As student, then teacher, Punahou was in her blood

CORRECTION

Informal gatherings for Hattie Eldredge Phillips have already been held. Phillips was not retired.

 

Punahou School lost a student, a teacher and, most important, an "auntie" with the death Wednesday of Hattie Eldredge Phillips.

Phillips, a longtime elementary school teacher, played a key role in fostering Hawaiian culture among students, serving as director of the annual May Day and Holoku programs. She was 62.

"Auntie Hattie taught generations of Punahou students about the depth and breadth of Hawaiian culture, sharing not only her knowledge, but her generous spirit and abiding compassion," said Punahou President Jim Scott in a letter to the staff. "From her student days as a song leader through decades of inspirational teaching and leadership, she inspired us all to treasure Hawaii, Punahou, and each other."

Phillips entered Punahou as a fifth-grader and graduated from the high school in the class of 1966. She started teaching in 1970 and was hired as a first-grade teacher in the Winne Units, where she later taught second- and third-graders.

In 1996 she moved to the Academy, or high school, where she became the Holoku Pageant director. Most recently she was the K-12 director of Hawaiian resources in the Kuaihelani Center at Case Middle School and director of the annual May Day celebration.

After graduating from Punahou, she went to the University of the Pacific in California, earning a degree in liberal arts.

"Being away from Hawaii, I began to realize how important it is to understand and share the Hawaiian culture," Phillips said in a 2008 interview in the Punahou Bulletin. "I wanted to come back to Punahou and simultaneously learn and teach what it means to live on an island with such a rich history."

Phillips was an active alumna.
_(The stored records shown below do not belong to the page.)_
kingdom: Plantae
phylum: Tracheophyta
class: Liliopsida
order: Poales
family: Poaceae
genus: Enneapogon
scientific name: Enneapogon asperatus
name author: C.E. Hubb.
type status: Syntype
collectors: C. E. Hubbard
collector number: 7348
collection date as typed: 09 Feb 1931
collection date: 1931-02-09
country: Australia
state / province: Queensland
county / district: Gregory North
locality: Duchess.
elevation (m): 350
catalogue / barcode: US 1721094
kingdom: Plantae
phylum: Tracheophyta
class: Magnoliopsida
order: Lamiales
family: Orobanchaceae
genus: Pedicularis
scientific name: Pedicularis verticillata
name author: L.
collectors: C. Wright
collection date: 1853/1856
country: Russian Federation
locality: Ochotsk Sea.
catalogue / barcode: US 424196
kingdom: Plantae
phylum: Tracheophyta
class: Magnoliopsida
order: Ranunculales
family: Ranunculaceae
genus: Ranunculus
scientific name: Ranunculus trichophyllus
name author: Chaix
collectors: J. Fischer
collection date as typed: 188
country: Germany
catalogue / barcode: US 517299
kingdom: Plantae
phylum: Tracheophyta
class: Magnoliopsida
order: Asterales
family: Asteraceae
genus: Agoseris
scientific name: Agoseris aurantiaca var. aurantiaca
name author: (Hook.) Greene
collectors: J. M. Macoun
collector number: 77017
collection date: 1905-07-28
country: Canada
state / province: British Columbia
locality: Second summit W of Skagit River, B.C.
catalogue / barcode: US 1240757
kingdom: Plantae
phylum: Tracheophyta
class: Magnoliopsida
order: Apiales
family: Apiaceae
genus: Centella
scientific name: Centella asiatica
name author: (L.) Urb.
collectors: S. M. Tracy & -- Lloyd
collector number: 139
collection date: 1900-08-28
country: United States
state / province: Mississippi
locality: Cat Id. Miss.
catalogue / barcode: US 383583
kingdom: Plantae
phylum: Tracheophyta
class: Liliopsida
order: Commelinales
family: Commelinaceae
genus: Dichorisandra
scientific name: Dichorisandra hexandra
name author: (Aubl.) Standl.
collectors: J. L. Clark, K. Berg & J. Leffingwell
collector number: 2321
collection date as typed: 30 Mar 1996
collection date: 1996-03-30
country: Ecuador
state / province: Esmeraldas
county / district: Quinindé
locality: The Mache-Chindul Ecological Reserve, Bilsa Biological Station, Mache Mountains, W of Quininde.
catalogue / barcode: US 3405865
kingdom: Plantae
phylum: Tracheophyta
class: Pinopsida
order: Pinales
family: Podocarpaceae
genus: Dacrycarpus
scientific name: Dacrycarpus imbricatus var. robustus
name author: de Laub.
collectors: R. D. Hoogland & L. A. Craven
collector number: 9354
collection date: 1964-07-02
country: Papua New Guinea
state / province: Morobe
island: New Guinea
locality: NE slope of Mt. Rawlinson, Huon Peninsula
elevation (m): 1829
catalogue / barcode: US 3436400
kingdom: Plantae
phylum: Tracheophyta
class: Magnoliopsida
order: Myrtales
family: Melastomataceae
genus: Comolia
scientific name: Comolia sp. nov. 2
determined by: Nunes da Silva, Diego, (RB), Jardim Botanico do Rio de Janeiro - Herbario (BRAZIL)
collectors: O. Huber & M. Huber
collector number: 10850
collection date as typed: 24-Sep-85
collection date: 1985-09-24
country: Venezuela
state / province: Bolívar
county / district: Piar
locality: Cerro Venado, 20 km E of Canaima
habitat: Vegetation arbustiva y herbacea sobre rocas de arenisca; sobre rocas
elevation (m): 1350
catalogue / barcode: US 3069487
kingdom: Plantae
She returned to Punahou School and served as the Punahou Alumni Association president and had been a member and director of the Alumni Glee Club for more than a decade.

She played a prominent role in organizing the Flaming P, an annual dinner and dance followed by lighting of a 10-foot fall P on Rice Field, and countless other alumni events. She was the recipient of the annual "O" in Life Award in 2008, given by the alumni association.

Buff and blue ran through her veins. Her mother, Leilehua Judd Eldredge, graduated in the class of 1926; her older brothers Dave and Pal, in 1949 and 1964.

"Hattie will be sorely missed, but her joyous, generous spirit lives on in the thousands of members of the Punahou ohana who were blessed by her boundless aloha," Scott said.

Informal gatherings were held yesterday and Wednesday in Thurston Memorial Chapel. Details of her memorial service will be announced soon.